I-bean from World Trade Center.
The museum also housed a small piece of the remains of the World Trade Center. As an aside, 9/11/2001 feels like it was just a few years ago. It’s jarring to think that it took place over two decades in the past.
A-4 Skyhawk.
The museum houses a few larger pieces on its property, including this Cold War-era A-4 Skyhawk. This particular jet saw service in the Vietnam War.
M60A3 Patton tank.
Another Cold War-era fighting machine: an M60A3 Patton tank. Although long-since obsolete, a number of these tanks continue to serve in militaries around the world. A variation of the M60 that carries a 60-foot long bridge for crossing rivers and other obstacles is still useful – the United States recently donated 8 of these mobile bridges to Ukraine.
C-23 Sherpa.
Looking like something from World War II, the C-23 Sherpa transport plane was actually introduced in 1984. The Sherpa was designed to take off and land from short, unpaved runways, providing transport to areas lacking a proper airport.
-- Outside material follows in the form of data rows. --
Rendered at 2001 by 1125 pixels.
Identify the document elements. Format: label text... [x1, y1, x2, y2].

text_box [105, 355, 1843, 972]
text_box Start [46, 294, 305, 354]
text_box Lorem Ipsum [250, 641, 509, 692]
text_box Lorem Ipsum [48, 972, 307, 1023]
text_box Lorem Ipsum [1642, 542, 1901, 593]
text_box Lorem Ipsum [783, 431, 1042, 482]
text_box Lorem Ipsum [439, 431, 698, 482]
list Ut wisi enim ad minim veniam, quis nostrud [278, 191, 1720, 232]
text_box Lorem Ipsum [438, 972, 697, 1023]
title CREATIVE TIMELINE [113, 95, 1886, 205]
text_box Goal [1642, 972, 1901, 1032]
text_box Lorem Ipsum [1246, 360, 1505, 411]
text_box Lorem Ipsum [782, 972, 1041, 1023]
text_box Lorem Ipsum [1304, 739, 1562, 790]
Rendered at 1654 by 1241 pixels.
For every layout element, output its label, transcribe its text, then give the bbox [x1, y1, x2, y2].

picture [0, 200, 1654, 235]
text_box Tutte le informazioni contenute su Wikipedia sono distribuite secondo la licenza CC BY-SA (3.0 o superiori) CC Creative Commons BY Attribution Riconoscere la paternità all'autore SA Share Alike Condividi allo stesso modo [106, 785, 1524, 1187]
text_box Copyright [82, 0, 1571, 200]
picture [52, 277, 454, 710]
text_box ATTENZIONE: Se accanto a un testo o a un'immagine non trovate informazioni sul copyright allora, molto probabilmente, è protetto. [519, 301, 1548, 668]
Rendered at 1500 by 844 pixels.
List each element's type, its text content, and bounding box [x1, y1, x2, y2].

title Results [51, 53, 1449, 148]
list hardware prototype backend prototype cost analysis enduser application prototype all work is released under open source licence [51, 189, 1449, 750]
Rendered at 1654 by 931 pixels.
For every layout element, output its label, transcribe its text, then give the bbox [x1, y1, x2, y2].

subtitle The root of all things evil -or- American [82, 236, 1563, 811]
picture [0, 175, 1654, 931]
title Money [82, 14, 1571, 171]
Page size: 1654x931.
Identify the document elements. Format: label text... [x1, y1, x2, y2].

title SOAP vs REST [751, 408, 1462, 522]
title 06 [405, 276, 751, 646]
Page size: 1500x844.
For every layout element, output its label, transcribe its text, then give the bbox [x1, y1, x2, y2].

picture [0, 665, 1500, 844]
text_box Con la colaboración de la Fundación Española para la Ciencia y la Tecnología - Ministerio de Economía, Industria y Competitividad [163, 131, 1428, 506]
After a fun hour at the museum, my Dad and I climbed back into the HR-V and set off for home.
Car odometer reading 006081 miles.
I dropped Dad off and then returned my Mom’s commandeered vehicle. The six thousand mile mark is now in the books… onward!!
Car odometer reading 216438 TRIP A 121.6
At the end of the day, it was time to jump back in old faithful, my 2012 Honda Accord for the drive home. 217,000 miles is right around the corner!

Wrapping Up

As I said in my last post, I continue to enjoy finding these little-known gems throughout my home state. The Millville Army Airfield Museum is open Tuesday through Sunday from 10:00 am – 4:00 pm. The best part? The museum is totally free to visit, although donations are greatly appreciated!

Thanks, as always, for coming along on another journey down the open road ahead!